Religion is a private matter.  That’s an important lesson Jackson High School and every other public institution needs to learn.

Long-time religious historian Bill Lazarus regularly writes about religion and religious history.  He also speaks at various religious organizations throughout Florida.  You can reach him at www.williamplazarus.net.  He is the author of the famed Unauthorized Biography of Nostradamus; The Last Testament of Simon Peter; The Gospel Truth: Where Did the Gospel Writers Get Their Information; Noel: The Lore and Tradition of Christmas Carols; and Dummies Guide to Comparative Religion.  His books are available on Amazon.com, Kindle, bookstores and via various publishers.  He can also be followed on Twitter.
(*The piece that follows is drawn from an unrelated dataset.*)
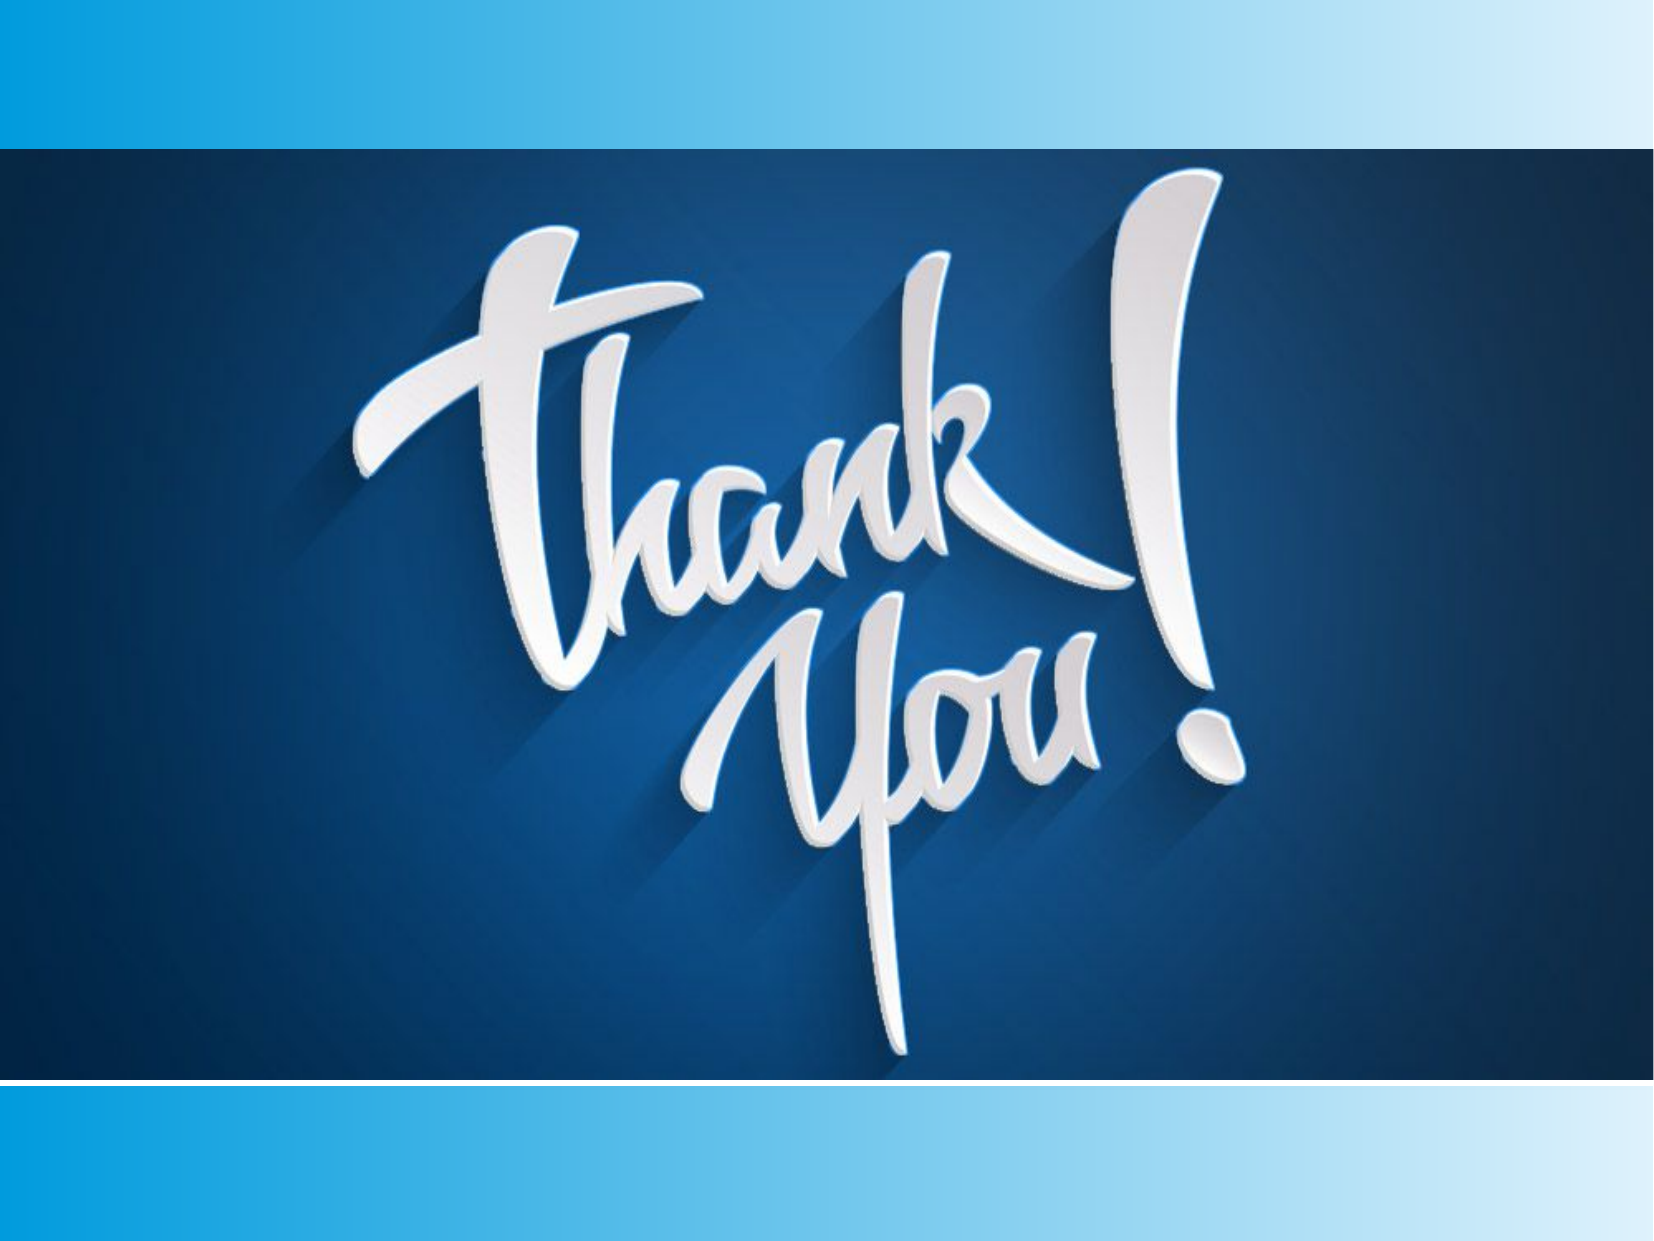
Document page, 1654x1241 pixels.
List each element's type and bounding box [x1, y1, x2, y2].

picture [0, 0, 1654, 1081]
You can enroll in his on-line class, Comparative Religion for Dummies, at http://www.udemy.com/comparative-religion-for-dummies/?promote=1

1 comment:

  1. I would suggest, Mr. Lazarus, the very point you yourself brought up, and that is that this portrait can't be of Jesus. It is ethnically incorrect, not to mention we have no way of actually knowing what Jesus really looked like. So, my argument is, how can anyone be offended by a picture of someone they don't even know? And if the rest of us choose to let the picture represent someone special to us, again, why should anyone care?
    And I would suggest the ACLU, and others, need to do a little more digging into the history of this once great nation. MY founding fathers were Christians and they in NO WAY intended for God to be removed from everything, as some would have us believe. It was only later that non-Christians began taking God out of everything. When I was young, there was no school violence, we had no fears for our safety, and we began our day with the Lord's Prayer. Now that God and prayer have been removed, we need only look at the moral decline and increase in such horrendous violence in this country to see the proof that you reap what you sow. Arguments of 'separation of church and state' don't hold water, as far as I'm concerned. The way that has been so misinterpreted was never our founder's intentions.